─── Provided data

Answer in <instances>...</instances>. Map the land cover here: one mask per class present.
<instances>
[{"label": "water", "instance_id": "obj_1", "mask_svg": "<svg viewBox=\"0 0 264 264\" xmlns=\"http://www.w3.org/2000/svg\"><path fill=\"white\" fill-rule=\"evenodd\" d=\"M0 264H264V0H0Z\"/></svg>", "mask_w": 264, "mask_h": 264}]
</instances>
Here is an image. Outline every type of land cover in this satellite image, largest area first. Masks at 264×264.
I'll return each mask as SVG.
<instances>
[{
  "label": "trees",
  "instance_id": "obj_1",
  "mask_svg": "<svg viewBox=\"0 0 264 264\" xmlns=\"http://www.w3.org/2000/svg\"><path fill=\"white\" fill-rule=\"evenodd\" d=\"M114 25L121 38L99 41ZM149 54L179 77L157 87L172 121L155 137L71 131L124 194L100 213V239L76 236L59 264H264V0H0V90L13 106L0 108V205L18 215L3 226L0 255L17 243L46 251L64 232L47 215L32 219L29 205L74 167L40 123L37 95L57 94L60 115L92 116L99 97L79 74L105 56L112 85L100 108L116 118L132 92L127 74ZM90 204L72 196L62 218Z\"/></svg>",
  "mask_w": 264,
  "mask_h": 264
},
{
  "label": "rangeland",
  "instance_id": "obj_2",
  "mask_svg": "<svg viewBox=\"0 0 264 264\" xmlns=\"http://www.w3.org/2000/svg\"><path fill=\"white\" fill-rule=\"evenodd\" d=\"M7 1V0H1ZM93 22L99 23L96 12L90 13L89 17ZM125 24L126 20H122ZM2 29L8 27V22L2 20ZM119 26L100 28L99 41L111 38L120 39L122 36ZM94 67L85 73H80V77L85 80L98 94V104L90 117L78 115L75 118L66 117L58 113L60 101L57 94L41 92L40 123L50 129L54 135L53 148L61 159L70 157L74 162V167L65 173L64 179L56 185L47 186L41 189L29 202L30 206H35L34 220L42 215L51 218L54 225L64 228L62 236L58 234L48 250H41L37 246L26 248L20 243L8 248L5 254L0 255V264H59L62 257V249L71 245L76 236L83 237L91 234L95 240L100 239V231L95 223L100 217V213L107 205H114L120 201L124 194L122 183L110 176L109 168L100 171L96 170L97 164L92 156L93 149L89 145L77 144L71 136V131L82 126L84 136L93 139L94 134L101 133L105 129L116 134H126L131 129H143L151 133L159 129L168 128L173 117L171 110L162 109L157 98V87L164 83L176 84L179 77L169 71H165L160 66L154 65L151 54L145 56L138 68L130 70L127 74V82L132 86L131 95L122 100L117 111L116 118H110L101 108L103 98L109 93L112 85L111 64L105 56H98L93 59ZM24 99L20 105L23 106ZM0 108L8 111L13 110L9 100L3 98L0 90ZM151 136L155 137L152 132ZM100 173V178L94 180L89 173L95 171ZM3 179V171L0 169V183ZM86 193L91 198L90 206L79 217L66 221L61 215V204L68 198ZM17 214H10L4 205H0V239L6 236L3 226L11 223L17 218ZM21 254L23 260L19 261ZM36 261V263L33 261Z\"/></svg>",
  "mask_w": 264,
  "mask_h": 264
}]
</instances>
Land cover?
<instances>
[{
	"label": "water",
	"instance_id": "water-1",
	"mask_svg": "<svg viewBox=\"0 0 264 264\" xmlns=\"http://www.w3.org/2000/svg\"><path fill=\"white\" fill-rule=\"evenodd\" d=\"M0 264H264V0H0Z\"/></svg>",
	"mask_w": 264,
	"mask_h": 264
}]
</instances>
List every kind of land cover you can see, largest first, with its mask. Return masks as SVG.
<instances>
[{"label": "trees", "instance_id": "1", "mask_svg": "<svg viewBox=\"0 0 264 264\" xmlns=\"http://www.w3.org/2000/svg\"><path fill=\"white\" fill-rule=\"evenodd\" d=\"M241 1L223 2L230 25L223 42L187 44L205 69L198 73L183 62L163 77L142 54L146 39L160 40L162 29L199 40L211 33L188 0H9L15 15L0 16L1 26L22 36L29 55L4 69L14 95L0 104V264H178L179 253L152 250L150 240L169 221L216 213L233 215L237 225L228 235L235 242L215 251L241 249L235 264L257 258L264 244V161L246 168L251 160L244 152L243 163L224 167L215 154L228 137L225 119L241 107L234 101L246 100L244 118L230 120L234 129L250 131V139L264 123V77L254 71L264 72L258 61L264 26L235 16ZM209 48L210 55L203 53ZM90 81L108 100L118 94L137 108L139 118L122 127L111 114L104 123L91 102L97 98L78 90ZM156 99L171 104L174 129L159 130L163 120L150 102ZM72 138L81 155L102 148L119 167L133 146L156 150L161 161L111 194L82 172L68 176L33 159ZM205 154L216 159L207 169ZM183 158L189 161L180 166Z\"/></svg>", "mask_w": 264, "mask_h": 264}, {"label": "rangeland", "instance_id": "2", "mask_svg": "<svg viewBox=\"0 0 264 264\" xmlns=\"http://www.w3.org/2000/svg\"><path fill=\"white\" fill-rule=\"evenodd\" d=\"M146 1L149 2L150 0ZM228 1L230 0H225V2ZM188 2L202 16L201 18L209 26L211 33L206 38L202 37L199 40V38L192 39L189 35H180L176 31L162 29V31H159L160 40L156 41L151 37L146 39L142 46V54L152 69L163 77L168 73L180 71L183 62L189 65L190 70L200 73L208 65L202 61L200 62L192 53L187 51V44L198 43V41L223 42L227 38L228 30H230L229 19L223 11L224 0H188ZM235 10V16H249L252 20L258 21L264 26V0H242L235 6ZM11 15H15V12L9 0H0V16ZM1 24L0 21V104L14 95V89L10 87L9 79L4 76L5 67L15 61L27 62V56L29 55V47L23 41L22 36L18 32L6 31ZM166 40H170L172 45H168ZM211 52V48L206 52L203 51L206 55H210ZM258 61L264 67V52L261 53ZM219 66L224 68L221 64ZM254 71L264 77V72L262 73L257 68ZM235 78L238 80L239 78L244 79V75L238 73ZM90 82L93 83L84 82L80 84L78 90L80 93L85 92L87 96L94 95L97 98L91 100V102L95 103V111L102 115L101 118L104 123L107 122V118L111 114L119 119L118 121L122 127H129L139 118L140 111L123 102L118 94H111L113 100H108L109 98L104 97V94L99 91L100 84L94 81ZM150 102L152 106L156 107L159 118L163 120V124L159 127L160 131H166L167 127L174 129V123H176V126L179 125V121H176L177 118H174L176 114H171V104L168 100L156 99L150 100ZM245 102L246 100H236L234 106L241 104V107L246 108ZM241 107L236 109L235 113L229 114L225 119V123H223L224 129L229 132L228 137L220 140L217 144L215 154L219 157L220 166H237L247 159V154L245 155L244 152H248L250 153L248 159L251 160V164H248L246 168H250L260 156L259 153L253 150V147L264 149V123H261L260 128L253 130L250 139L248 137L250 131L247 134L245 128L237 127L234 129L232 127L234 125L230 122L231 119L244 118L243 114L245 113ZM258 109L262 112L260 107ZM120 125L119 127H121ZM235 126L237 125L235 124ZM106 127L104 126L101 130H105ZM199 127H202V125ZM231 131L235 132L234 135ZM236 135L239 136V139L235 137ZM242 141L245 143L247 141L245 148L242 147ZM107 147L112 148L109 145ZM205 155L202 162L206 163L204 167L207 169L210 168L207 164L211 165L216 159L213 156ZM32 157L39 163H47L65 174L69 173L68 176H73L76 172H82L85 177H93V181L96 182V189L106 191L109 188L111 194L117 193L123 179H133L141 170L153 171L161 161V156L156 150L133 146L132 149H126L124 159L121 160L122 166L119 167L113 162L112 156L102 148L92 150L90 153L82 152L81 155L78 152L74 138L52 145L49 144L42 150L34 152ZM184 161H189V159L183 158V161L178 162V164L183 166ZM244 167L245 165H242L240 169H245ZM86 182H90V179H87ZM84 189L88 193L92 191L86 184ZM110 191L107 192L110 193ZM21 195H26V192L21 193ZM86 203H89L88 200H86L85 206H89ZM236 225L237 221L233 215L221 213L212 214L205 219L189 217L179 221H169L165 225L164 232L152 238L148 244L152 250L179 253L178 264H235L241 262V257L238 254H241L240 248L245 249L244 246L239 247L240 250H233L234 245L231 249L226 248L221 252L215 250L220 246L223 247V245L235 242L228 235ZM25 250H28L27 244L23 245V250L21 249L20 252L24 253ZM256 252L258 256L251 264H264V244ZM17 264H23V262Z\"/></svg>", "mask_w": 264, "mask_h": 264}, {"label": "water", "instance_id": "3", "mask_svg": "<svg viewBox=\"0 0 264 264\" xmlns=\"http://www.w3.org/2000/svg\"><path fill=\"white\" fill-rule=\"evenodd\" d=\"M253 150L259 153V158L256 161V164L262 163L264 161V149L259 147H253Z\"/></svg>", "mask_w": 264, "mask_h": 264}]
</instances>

──────

> [Problem details]: How many lines in the rows above contain the word "first"? Reply with the number only.

> [Written reply]: 2